BEGIN

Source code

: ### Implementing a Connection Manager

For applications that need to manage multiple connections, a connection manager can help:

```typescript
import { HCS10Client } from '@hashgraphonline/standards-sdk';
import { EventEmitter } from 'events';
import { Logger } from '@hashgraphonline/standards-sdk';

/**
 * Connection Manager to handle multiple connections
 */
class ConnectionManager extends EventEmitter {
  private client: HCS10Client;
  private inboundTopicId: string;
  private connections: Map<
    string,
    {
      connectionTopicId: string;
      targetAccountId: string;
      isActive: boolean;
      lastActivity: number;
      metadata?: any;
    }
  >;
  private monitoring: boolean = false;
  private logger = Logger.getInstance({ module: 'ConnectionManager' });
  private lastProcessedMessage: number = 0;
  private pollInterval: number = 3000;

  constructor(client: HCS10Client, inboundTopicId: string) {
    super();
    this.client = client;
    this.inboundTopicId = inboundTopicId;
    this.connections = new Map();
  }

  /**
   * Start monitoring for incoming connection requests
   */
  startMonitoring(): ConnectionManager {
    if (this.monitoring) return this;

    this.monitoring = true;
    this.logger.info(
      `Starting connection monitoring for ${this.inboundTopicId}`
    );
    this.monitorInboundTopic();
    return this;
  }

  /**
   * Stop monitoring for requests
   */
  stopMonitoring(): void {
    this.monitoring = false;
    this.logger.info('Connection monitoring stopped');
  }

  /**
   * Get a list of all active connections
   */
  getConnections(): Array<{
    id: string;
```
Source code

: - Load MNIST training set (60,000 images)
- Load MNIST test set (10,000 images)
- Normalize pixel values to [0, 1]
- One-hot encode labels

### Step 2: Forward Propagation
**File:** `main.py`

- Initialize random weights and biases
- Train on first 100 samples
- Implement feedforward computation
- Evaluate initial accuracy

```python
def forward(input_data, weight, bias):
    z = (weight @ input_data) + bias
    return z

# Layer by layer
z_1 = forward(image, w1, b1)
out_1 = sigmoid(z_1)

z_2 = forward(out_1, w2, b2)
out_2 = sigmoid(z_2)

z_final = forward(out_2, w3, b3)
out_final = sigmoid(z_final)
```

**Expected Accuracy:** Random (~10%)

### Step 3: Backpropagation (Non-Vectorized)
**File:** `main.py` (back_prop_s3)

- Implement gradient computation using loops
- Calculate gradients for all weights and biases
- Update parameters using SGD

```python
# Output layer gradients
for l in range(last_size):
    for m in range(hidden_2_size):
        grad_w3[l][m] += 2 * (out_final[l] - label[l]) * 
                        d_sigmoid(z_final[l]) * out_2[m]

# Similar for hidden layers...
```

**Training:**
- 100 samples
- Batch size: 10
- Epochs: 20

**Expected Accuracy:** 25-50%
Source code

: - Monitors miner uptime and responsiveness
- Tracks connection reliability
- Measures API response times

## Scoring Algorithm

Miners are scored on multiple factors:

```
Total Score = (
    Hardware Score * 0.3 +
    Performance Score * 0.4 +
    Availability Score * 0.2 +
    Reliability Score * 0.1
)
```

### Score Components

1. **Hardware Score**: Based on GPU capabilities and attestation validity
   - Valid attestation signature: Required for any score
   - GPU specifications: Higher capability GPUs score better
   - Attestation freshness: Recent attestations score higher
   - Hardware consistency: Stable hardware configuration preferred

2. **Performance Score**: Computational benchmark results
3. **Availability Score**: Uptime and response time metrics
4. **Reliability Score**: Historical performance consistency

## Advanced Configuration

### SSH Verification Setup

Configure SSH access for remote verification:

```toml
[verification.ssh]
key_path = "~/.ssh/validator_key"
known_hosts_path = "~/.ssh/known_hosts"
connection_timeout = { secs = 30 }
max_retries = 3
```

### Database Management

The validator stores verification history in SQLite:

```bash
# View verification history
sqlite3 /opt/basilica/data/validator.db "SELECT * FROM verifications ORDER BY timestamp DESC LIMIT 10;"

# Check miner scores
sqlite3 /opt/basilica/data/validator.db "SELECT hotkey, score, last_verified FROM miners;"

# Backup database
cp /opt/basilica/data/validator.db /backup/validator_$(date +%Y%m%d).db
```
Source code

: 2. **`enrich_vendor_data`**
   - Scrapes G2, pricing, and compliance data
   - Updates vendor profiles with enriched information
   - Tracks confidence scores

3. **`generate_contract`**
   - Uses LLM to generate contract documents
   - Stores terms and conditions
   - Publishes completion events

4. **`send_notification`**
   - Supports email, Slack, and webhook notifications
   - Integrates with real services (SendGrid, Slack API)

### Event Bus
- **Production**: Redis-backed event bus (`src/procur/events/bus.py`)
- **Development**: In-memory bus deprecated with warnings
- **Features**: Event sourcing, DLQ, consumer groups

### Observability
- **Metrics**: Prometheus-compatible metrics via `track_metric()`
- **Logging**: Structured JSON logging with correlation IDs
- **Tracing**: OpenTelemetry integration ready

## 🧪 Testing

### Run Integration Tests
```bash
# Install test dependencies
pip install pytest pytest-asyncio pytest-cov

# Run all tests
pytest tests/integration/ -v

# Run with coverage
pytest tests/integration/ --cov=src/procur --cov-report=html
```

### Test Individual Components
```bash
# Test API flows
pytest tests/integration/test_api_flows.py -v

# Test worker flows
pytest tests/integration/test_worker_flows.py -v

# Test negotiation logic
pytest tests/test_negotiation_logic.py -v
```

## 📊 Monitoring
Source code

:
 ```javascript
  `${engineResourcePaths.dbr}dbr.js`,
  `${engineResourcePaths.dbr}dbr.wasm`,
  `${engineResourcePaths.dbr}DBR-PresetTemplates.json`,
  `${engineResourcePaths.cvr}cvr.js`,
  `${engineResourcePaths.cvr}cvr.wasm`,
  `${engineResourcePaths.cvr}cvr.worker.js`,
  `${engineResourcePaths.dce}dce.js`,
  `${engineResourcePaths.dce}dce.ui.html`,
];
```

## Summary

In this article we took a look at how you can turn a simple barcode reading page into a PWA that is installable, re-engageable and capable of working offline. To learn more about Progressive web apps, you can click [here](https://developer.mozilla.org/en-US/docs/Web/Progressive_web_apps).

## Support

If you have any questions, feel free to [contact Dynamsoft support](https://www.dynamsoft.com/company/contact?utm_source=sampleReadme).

END

Write down the entire listing above verbatim.

Source code

: ### Implementing a Connection Manager

For applications that need to manage multiple connections, a connection manager can help:

```typescript
import { HCS10Client } from '@hashgraphonline/standards-sdk';
import { EventEmitter } from 'events';
import { Logger } from '@hashgraphonline/standards-sdk';

/**
 * Connection Manager to handle multiple connections
 */
class ConnectionManager extends EventEmitter {
  private client: HCS10Client;
  private inboundTopicId: string;
  private connections: Map<
    string,
    {
      connectionTopicId: string;
      targetAccountId: string;
      isActive: boolean;
      lastActivity: number;
      metadata?: any;
    }
  >;
  private monitoring: boolean = false;
  private logger = Logger.getInstance({ module: 'ConnectionManager' });
  private lastProcessedMessage: number = 0;
  private pollInterval: number = 3000;

  constructor(client: HCS10Client, inboundTopicId: string) {
    super();
    this.client = client;
    this.inboundTopicId = inboundTopicId;
    this.connections = new Map();
  }

  /**
   * Start monitoring for incoming connection requests
   */
  startMonitoring(): ConnectionManager {
    if (this.monitoring) return this;

    this.monitoring = true;
    this.logger.info(
      `Starting connection monitoring for ${this.inboundTopicId}`
    );
    this.monitorInboundTopic();
    return this;
  }

  /**
   * Stop monitoring for requests
   */
  stopMonitoring(): void {
    this.monitoring = false;
    this.logger.info('Connection monitoring stopped');
  }

  /**
   * Get a list of all active connections
   */
  getConnections(): Array<{
    id: string;
```
Source code

: - Load MNIST training set (60,000 images)
- Load MNIST test set (10,000 images)
- Normalize pixel values to [0, 1]
- One-hot encode labels

### Step 2: Forward Propagation
**File:** `main.py`

- Initialize random weights and biases
- Train on first 100 samples
- Implement feedforward computation
- Evaluate initial accuracy

```python
def forward(input_data, weight, bias):
    z = (weight @ input_data) + bias
    return z

# Layer by layer
z_1 = forward(image, w1, b1)
out_1 = sigmoid(z_1)

z_2 = forward(out_1, w2, b2)
out_2 = sigmoid(z_2)

z_final = forward(out_2, w3, b3)
out_final = sigmoid(z_final)
```

**Expected Accuracy:** Random (~10%)

### Step 3: Backpropagation (Non-Vectorized)
**File:** `main.py` (back_prop_s3)

- Implement gradient computation using loops
- Calculate gradients for all weights and biases
- Update parameters using SGD

```python
# Output layer gradients
for l in range(last_size):
    for m in range(hidden_2_size):
        grad_w3[l][m] += 2 * (out_final[l] - label[l]) * 
                        d_sigmoid(z_final[l]) * out_2[m]

# Similar for hidden layers...
```

**Training:**
- 100 samples
- Batch size: 10
- Epochs: 20

**Expected Accuracy:** 25-50%
Source code

: - Monitors miner uptime and responsiveness
- Tracks connection reliability
- Measures API response times

## Scoring Algorithm

Miners are scored on multiple factors:

```
Total Score = (
    Hardware Score * 0.3 +
    Performance Score * 0.4 +
    Availability Score * 0.2 +
    Reliability Score * 0.1
)
```

### Score Components

1. **Hardware Score**: Based on GPU capabilities and attestation validity
   - Valid attestation signature: Required for any score
   - GPU specifications: Higher capability GPUs score better
   - Attestation freshness: Recent attestations score higher
   - Hardware consistency: Stable hardware configuration preferred

2. **Performance Score**: Computational benchmark results
3. **Availability Score**: Uptime and response time metrics
4. **Reliability Score**: Historical performance consistency

## Advanced Configuration

### SSH Verification Setup

Configure SSH access for remote verification:

```toml
[verification.ssh]
key_path = "~/.ssh/validator_key"
known_hosts_path = "~/.ssh/known_hosts"
connection_timeout = { secs = 30 }
max_retries = 3
```

### Database Management

The validator stores verification history in SQLite:

```bash
# View verification history
sqlite3 /opt/basilica/data/validator.db "SELECT * FROM verifications ORDER BY timestamp DESC LIMIT 10;"

# Check miner scores
sqlite3 /opt/basilica/data/validator.db "SELECT hotkey, score, last_verified FROM miners;"

# Backup database
cp /opt/basilica/data/validator.db /backup/validator_$(date +%Y%m%d).db
```
Source code

: 2. **`enrich_vendor_data`**
   - Scrapes G2, pricing, and compliance data
   - Updates vendor profiles with enriched information
   - Tracks confidence scores

3. **`generate_contract`**
   - Uses LLM to generate contract documents
   - Stores terms and conditions
   - Publishes completion events

4. **`send_notification`**
   - Supports email, Slack, and webhook notifications
   - Integrates with real services (SendGrid, Slack API)

### Event Bus
- **Production**: Redis-backed event bus (`src/procur/events/bus.py`)
- **Development**: In-memory bus deprecated with warnings
- **Features**: Event sourcing, DLQ, consumer groups

### Observability
- **Metrics**: Prometheus-compatible metrics via `track_metric()`
- **Logging**: Structured JSON logging with correlation IDs
- **Tracing**: OpenTelemetry integration ready

## 🧪 Testing

### Run Integration Tests
```bash
# Install test dependencies
pip install pytest pytest-asyncio pytest-cov

# Run all tests
pytest tests/integration/ -v

# Run with coverage
pytest tests/integration/ --cov=src/procur --cov-report=html
```

### Test Individual Components
```bash
# Test API flows
pytest tests/integration/test_api_flows.py -v

# Test worker flows
pytest tests/integration/test_worker_flows.py -v

# Test negotiation logic
pytest tests/test_negotiation_logic.py -v
```

## 📊 Monitoring
Source code

:
 ```javascript
  `${engineResourcePaths.dbr}dbr.js`,
  `${engineResourcePaths.dbr}dbr.wasm`,
  `${engineResourcePaths.dbr}DBR-PresetTemplates.json`,
  `${engineResourcePaths.cvr}cvr.js`,
  `${engineResourcePaths.cvr}cvr.wasm`,
  `${engineResourcePaths.cvr}cvr.worker.js`,
  `${engineResourcePaths.dce}dce.js`,
  `${engineResourcePaths.dce}dce.ui.html`,
];
```

## Summary

In this article we took a look at how you can turn a simple barcode reading page into a PWA that is installable, re-engageable and capable of working offline. To learn more about Progressive web apps, you can click [here](https://developer.mozilla.org/en-US/docs/Web/Progressive_web_apps).

## Support

If you have any questions, feel free to [contact Dynamsoft support](https://www.dynamsoft.com/company/contact?utm_source=sampleReadme).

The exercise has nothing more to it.